Капитан был страшно зол. Он был готов на все, чтобы матросам у него жилось хорошо, но никогда бы не смирился с преднамеренными нарушениями дисциплины, даже если бы фрегат до самого конца плавания превратился в плавучую тюрьму. Джек помнил, как в самом начале флотского бунта лорд Сент-Винсент восклицал: «Я заставлю их отдавать честь даже мичманскому мундиру, надетому на ганшпуг!» — и он был полностью согласен с этим принципом. Обратившись к Пуллингсу, Джек сказал:
— Я устрою экзекуцию провинившимся как обычно, когда пробьет шесть склянок. — Выражение его лица вогнало в дрожь офицера морской пехоты Говарда, который всегда видел командира веселым или, в худшем случае, недовольным при задержке каких-то интендантских поставок.
В это время в лазарет явился вестовой и спросил, когда господин старший канонир может обратиться к доктору Мэтьюрину.
— Сейчас, если это его устраивает, — отозвался Стивен, протирая последний из наточенных ланцетов. — Мистер Хиггинс, не можете ли вы присмотреть за лазаретом?
Судовые офицеры и унтер-офицеры были вправе лично обращаться к корабельному врачу, и Стивен почти не сомневался, что, хотя старший канонир был плотного сложения, широкоплечий, темноволосый, с жестким, иссеченным боевыми шрамами лицом здоровяк, он явно принадлежал к числу тех, кто боялся ланцета больше, чем неприятельских пушек.

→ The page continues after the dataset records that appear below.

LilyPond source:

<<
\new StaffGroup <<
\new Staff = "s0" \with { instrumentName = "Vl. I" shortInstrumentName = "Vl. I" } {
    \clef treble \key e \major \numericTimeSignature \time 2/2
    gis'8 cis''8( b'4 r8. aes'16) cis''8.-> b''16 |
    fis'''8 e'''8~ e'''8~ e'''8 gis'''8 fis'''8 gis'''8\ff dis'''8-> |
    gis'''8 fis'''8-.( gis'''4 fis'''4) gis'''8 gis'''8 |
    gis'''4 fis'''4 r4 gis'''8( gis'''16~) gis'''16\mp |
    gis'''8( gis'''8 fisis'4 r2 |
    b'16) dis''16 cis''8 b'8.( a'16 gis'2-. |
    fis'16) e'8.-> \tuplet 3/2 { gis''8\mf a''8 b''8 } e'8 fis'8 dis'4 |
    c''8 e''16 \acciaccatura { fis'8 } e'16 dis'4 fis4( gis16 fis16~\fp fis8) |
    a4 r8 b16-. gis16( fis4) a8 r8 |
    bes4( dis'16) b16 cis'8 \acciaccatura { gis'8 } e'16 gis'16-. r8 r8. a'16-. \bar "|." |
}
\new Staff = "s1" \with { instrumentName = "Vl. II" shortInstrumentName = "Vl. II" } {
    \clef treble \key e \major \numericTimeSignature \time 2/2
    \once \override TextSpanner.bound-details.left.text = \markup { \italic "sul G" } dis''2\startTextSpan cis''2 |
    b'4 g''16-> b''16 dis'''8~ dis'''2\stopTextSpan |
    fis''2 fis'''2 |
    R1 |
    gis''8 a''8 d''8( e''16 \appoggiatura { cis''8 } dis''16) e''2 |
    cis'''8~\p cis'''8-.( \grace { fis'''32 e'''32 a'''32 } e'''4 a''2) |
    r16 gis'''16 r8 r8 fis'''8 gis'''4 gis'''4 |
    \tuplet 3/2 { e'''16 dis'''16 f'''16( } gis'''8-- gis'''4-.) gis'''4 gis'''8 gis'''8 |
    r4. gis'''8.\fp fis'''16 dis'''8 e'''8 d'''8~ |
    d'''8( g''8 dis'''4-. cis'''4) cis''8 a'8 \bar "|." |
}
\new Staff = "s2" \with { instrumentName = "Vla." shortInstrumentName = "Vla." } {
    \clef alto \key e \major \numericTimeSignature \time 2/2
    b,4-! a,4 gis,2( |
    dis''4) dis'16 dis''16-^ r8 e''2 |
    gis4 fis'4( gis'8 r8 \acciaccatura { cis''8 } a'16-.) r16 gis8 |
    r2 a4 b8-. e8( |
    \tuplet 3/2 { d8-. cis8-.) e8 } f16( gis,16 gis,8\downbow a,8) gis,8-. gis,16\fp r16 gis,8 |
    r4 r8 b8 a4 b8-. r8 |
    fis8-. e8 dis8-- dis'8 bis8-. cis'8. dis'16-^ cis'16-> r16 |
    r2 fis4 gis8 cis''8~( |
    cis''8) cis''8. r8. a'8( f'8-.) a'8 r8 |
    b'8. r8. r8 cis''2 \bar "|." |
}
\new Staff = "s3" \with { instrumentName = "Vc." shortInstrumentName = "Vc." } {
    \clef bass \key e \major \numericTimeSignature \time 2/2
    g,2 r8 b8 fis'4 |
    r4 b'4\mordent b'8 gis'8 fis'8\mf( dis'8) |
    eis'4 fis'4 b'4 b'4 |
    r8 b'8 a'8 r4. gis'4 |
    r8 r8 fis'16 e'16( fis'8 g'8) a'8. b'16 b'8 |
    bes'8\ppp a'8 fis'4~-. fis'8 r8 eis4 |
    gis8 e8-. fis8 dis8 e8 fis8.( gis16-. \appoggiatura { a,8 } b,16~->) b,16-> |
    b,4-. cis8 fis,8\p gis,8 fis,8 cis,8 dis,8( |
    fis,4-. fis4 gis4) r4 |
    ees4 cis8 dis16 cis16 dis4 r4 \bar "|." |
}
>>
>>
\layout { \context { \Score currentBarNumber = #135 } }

В некотором смысле он оказался прав, поскольку визит Хорнера был действительно связан с кровопусканием. Но еще до того, как он усадил гостя, Стивен понял, что дело было не просто в нежелании подвергнуться операции. Прежде всего, в голосе Хорнера не было просительных, заискивающих ноток, которые появлялись у моряков, когда им было что-то нужно от доктора в качестве пациентов. Отнюдь. Хорнер был груб, в его голосе звучали угрожающие интонации. Перечить ему было себе дороже. После ряда общих фраз и неловкой паузы артиллерист заявил, что возражает против кровопускания, если потеря крови помешает ему заниматься «этим». В течение нескольких последних ночей он почти дошел до «этого», и если из-за потери хотя бы нескольких унций крови все пойдет насмарку… Впрочем, если кровопускание не повредит «этому», то доктор, если пожелает, может выпустить из него хоть галлон крови.